Limitations of the study are its inclusion of adults only, short duration, inability to assess superiority of abrocitinib over dupilumab in its two primary endpoints, lack of adjustment of confidence intervals for secondary endpoints, missing data for patients who withdrew, and insufficient data to assess the presence of comedonal acne.
Abrocitinib at a dose of either 200 mg or 100 mg once daily resulted in significantly greater reductions in signs and symptoms of moderate-to-severe atopic dermatitis than placebo at weeks 12 and 16.
Herpes zoster was reported more frequently with abrocitinib than with placebo or dupilumab, and serious infections occurred in two patients receiving abrocitinib.

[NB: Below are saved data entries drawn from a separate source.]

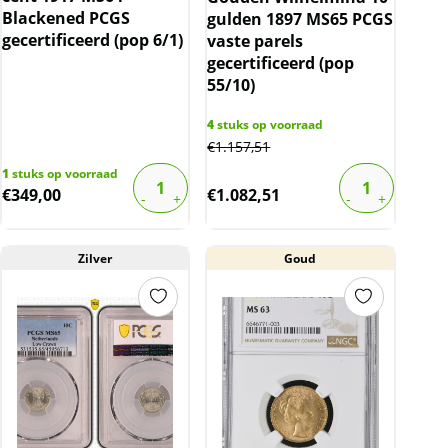
Blackened PCGS
gulden 1897 MS65 PCGS
gecertificeerd (pop 6/1)
vaste parels
gecertificeerd (pop
55/10)
4
stuks op voorraad
€
1.157,51
1
stuks op voorraad
€
349,00
€
1.082,51
Zilver
Goud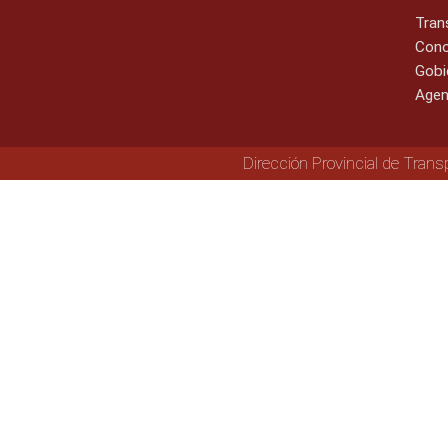
Tran
Cono
Gobi
Agen
Dirección Provincial de Trans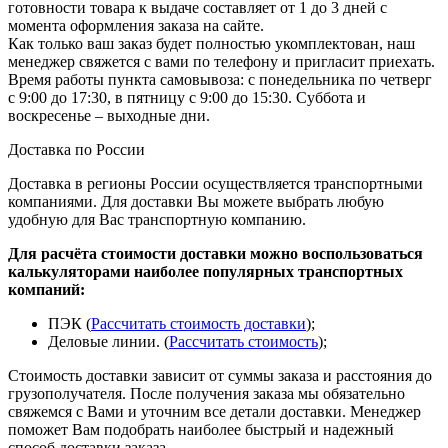
готовности товара к выдаче составляет от 1 до 3 дней с
момента оформления заказа на сайте.
Как только ваш заказ будет полностью укомплектован, наш
менеджер свяжется с вами по телефону и пригласит приехать.
Время работы пункта самовывоза: с понедельника по четверг
с 9:00 до 17:30, в пятницу с 9:00 до 15:30. Суббота и
воскресенье – выходные дни.
Доставка по России
Доставка в регионы России осуществляется транспортными
компаниями. Для доставки Вы можете выбрать любую
удобную для Вас транспортную компанию.
Для расчёта стоимости доставки можно воспользоваться
калькуляторами наиболее популярных транспортных
компаний:
ПЭК (
Рассчитать стоимость доставки
);
Деловые линии. (
Рассчитать стоимость
);
Стоимость доставки зависит от суммы заказа и расстояния до
грузополучателя. После получения заказа мы обязательно
свяжемся с Вами и уточним все детали доставки. Менеджер
поможет Вам подобрать наиболее быстрый и надежный
способ доставки заказа.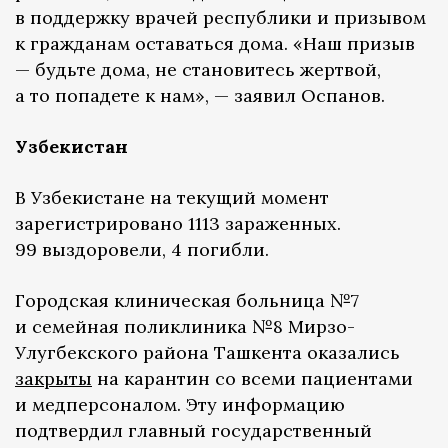
в поддержку врачей республики и призывом
к гражданам оставаться дома. «Наш призыв
— будьте дома, не становитесь жертвой,
а то попадете к нам», — заявил Оспанов.
Узбекистан
В Узбекистане на текущий момент
зарегистрировано 1113 зараженных.
99 выздоровели, 4 погибли.
Городская клиническая больница №7
и семейная поликлиника №8 Мирзо-
Улугбекского района Ташкента оказались
закрыты
на карантин со всеми пациентами
и медперсоналом. Эту информацию
подтвердил главный государственный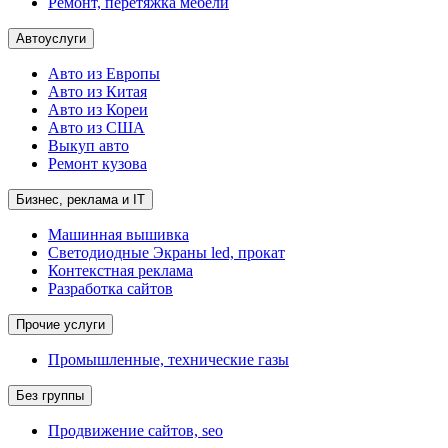
Ремонт, перетяжка мебели
Автоуслуги
Авто из Европы
Авто из Китая
Авто из Кореи
Авто из США
Выкуп авто
Ремонт кузова
Бизнес, реклама и IT
Машинная вышивка
Светодиодные Экраны led, прокат
Контекстная реклама
Разработка сайтов
Прочие услуги
Промышленные, технические газы
Без группы
Продвижение сайтов, seo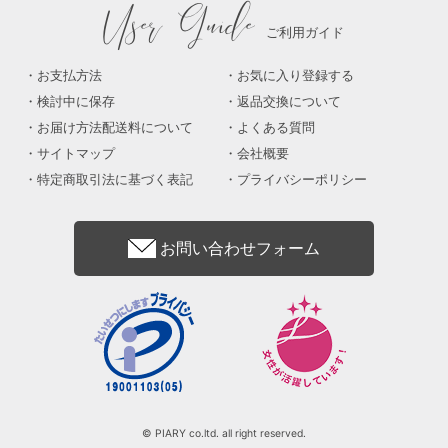
User Guide
ご利用ガイド
お支払方法
お気に入り登録する
検討中に保存
返品交換について
お届け方法配送料について
よくある質問
サイトマップ
会社概要
特定商取引法に基づく表記
プライバシーポリシー
お問い合わせフォーム
© PIARY co.ltd. all right reserved.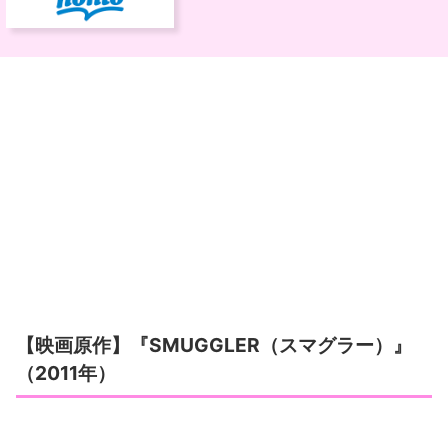
【映画原作】『SMUGGLER（スマグラー）』
（2011年）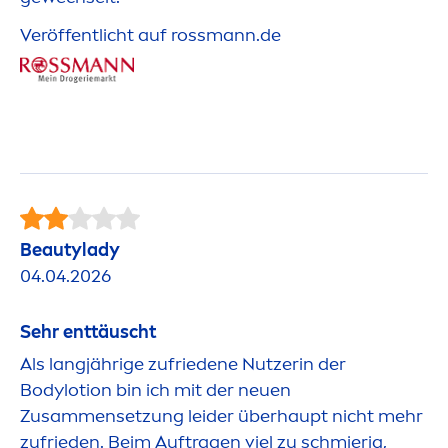
Veröffentlicht auf rossmann.de
Beauty
lady
04.04.2026
Sehr enttäuscht
Als langjährige zufriedene Nutzerin der
Bodylotion bin ich mit der neuen
Zusam
men
setzung leider überhaupt nicht mehr
zufrieden. Beim Auftragen viel zu schmierig,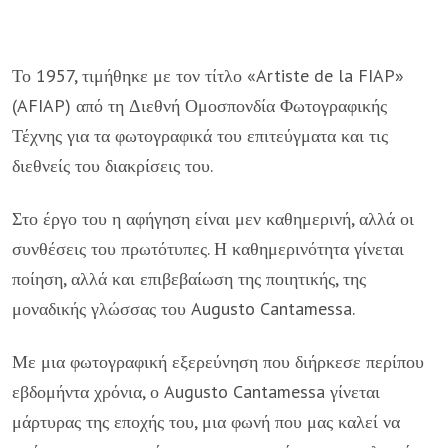
Το 1957, τιμήθηκε με τον τίτλο «Artiste de la FIAP»
(AFIAP) από τη Διεθνή Ομοσπονδία Φωτογραφικής
Τέχνης για τα φωτογραφικά του επιτεύγματα και τις
διεθνείς του διακρίσεις του.
Στο έργο του η αφήγηση είναι μεν καθημερινή, αλλά οι
συνθέσεις του πρωτότυπες. Η καθημερινότητα γίνεται
ποίηση, αλλά και επιβεβαίωση της ποιητικής, της
μοναδικής γλώσσας του Augusto Cantamessa.
Με μια φωτογραφική εξερεύνηση που διήρκεσε περίπου
εβδομήντα χρόνια, ο Augusto Cantamessa γίνεται
μάρτυρας της εποχής του, μια φωνή που μας καλεί να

Liz Meszaros, Deputy Managing Editor, BreakingMED™
This study was funded by Pfizer.
Bieber serves as a consultant in various capacities for Abbvie, Allmiral, AnaptysBio, Arena, Asana Biosciences, Bayer Healthcare, Boehringer Ingelheim, Dermavant, Eli Lilly and Company, Galapagos, Galderma International SAS, Glenmark, Kymab, LEO Pharma AS, Menlo, Novartis Pharma, Pfizer, Regeneron Pharmaceuticals Inc., Sanofi and Genzyme US Companies, and UCB.